FM : L’œnologue prescripteur ne doit pas se comporter comme un « gourou », avec toutes les dérives que cela entraîne. Notre mission est d’accompagner nos clients dans leurs prises de décision, et de les éclairer au mieux. Nous avons un rôle pédagogique important, qui prend du temps, mais qu’il est nécessaire de réaliser. À l’inverse du gourou, qui impose un discours radical. Nous avons pour habitude de dire, dans un souci de précisions et pour bien argumenter nos prises de décisions, que nous démontons le réveil. C’est imagé, mais c’est clair. (rire)
CC : Le propriétaire s’efface encore trop derrière l’œnologue-conseil laissant à penser que ce dernier fait seul le vin. C’est moins le cas dans les autres régions viticoles. La stratégie de production doit être collégiale. Je suis contre l’idée d’une même recette appliquée à tous, quels que soit les envies, les situations et les contextes. On retombe alors dans ces travers de la standardisation qui a peut-être lassé le consommateur. Je pense qu’il est de notre rôle de mettre la propriété au centre de la discussion et de comprendre ce qu’elle veut.
Que pensez-vous du retour en grâce de la rafle ?

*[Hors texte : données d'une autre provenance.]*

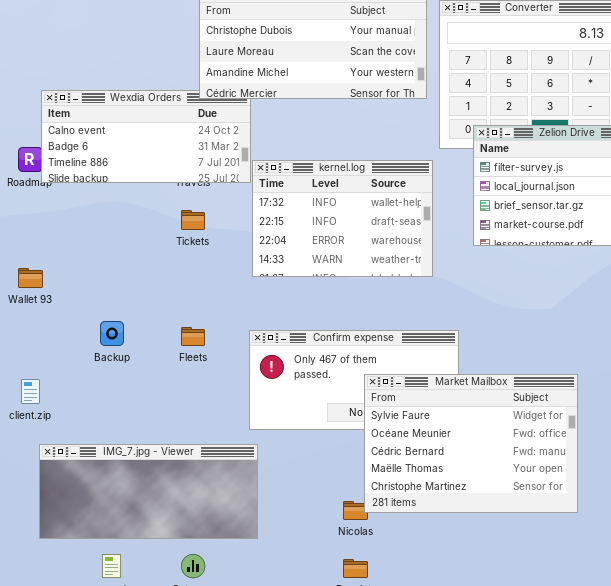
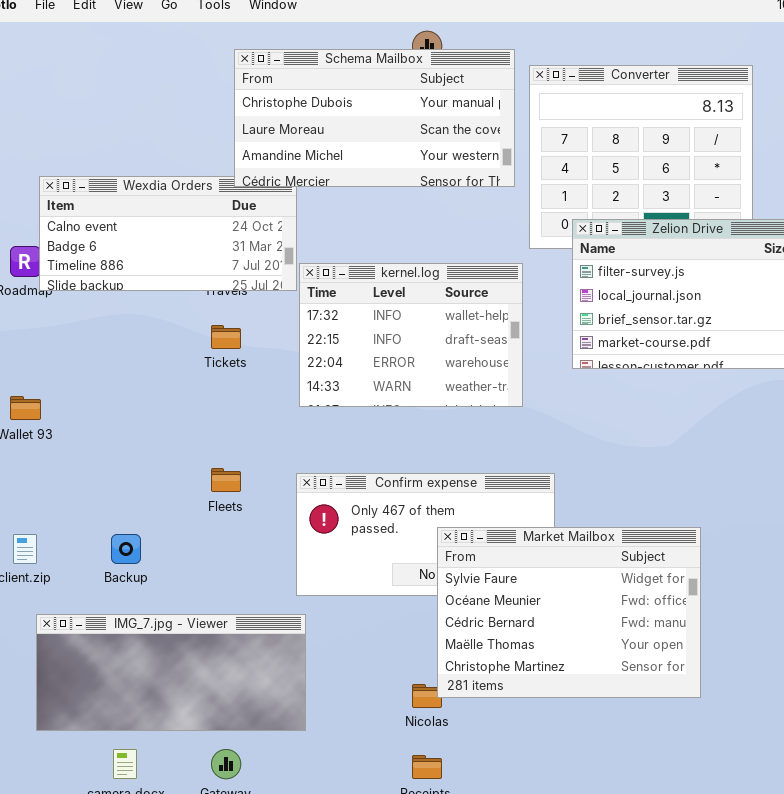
Backup: [100,321,124,346] -> [111,534,141,564], moved

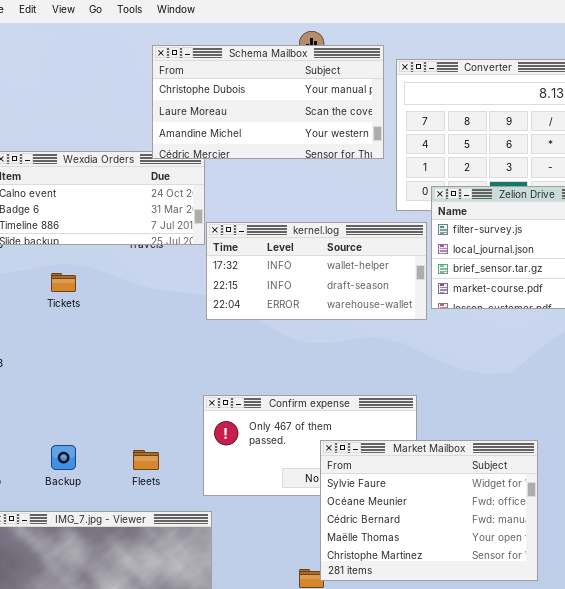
kernel.log: [299,263,523,407] -> [206,222,427,320], resized
Tickets: [211,325,241,349] -> [51,273,76,292], moved
Fleets: [211,468,241,492] -> [133,450,159,470], moved

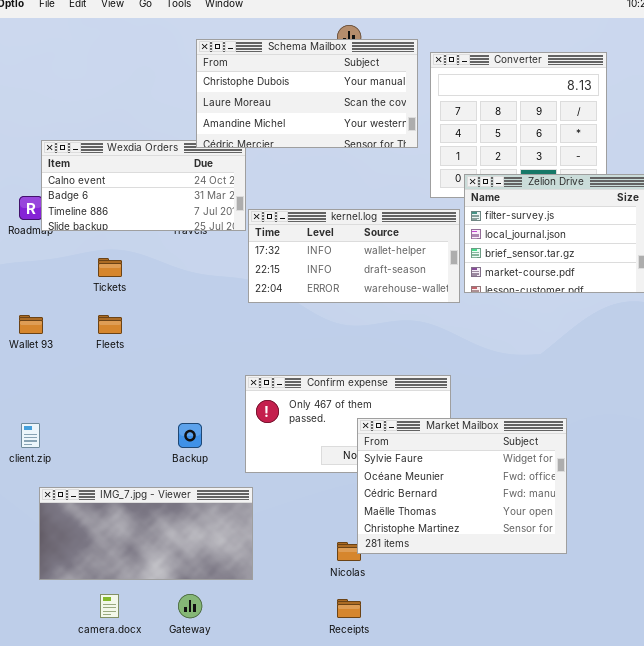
Backup: [51,445,76,470] -> [178,423,202,448], moved
Fleets: [133,450,159,470] -> [98,315,122,334], moved

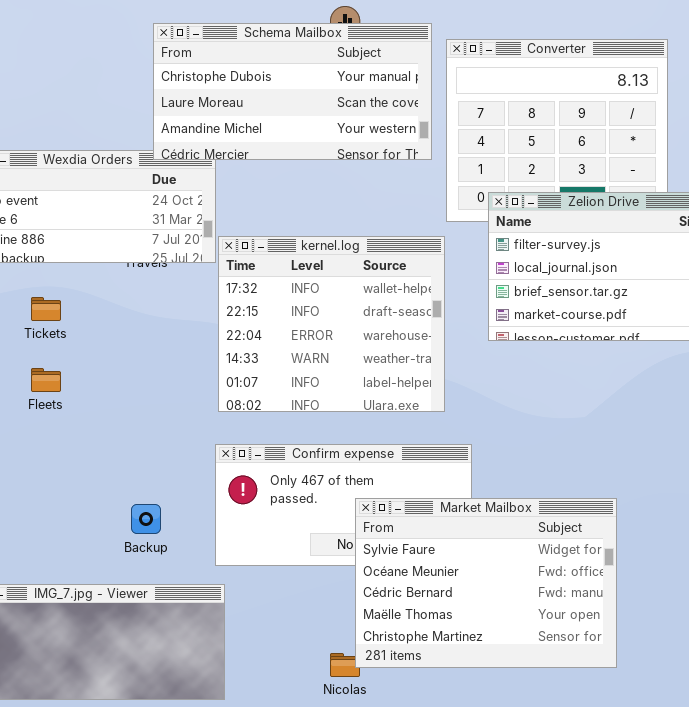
kernel.log: [248,209,460,303] -> [218,236,445,412], resized

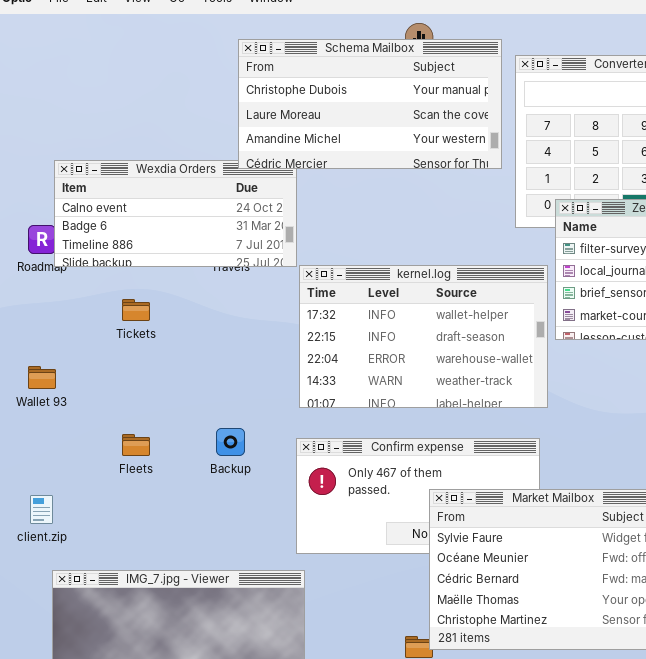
kernel.log: [218,236,445,412] -> [299,265,548,408], resized
Fleets: [31,368,61,392] -> [122,434,150,456], moved
Backup: [131,504,161,534] -> [216,428,245,456], moved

CC : Nous l’utilisons déjà depuis des années. C’est un outil dans notre mallette. Son utilisation doit s’intégrer avec cohérence dans le processus d’élaboration, en fonction du profil raisin et du profil vin souhaité.
FM : C’est un intrant naturel, qui présente des avantages. Les Bourguignons l’utilisent d’ailleurs pour apporter certains caractères à leurs vins. La rafle n’est pas l’outil miracle, et ne suffit pas à elle seule à résoudre les effets du réchauffement climatique.
Comment abordez-vous la question du ré-encépagement et des cépages adaptés ?
CC : Le paysage ampélographique bordelais existant permet déjà de bien faire. N’oublions pas l’intérêt des cuvées élaborées à base des seuls Cabernet, franc ou Sauvignon, un pur régal.
FM: En effet, si on prend l’exemple du Cabernet Sauvignon, il a gagné 10 jours de maturité en 15 ans. Il n’y a plus de Cabernet Sauvignon végétal à proprement dit. Le Carménère est également bien adapté, car tardif, avec une typicité très marquée, donc intéressant pour faire des vins avec une forte identité.
Et 2024 dans tout ça ?
CC : Ce millésime permettra de renouer avec certains consommateurs. On devrait retrouver de la buvabilité et de la fraîcheur. Les tanins ne sont pas très marqués cette année. On pouvait extraire sans déséquilibrer. C’est un millésime qui arrive à point nommé. Il a demandé beaucoup de travail ! J’attends surtout de la presse qu’elle soutienne ce millésime singulier.
FM : C’est un millésime comme on en rencontrait assez régulièrement avant les années 2000. Bordeaux va ainsi proposer des vins drinkable ou plaisants à boire, et c’est une très bonne chose. Mais faire de bons vins légers n’est pas si simple, car pour être réussis à Bordeaux, les vins doivent être colorés et très aromatiques. Un gros travail de communication doit être fait pour que le consommateur pense plus à Bordeaux. Nous effectuons régulièrement des benchmarks pour des clients, et les 10 marques les plus vendues dans le monde sont des références à connaître qui s’inscrivent dans ces profils de vins sapides moins colorés.
Un millésime de technicien plus que de terroir ?
FM : Certains terroirs ont joué les trouble-fête, comme les terroirs très drainants, où il a fallu vite réagir. Donc oui, c’est un millésime technique qui demande un véritable savoir-faire.
CC : Un millésime complexe, de vignerons et de techniciens. Encore une fois, le résultat est le fruit d’un travail d’équipe.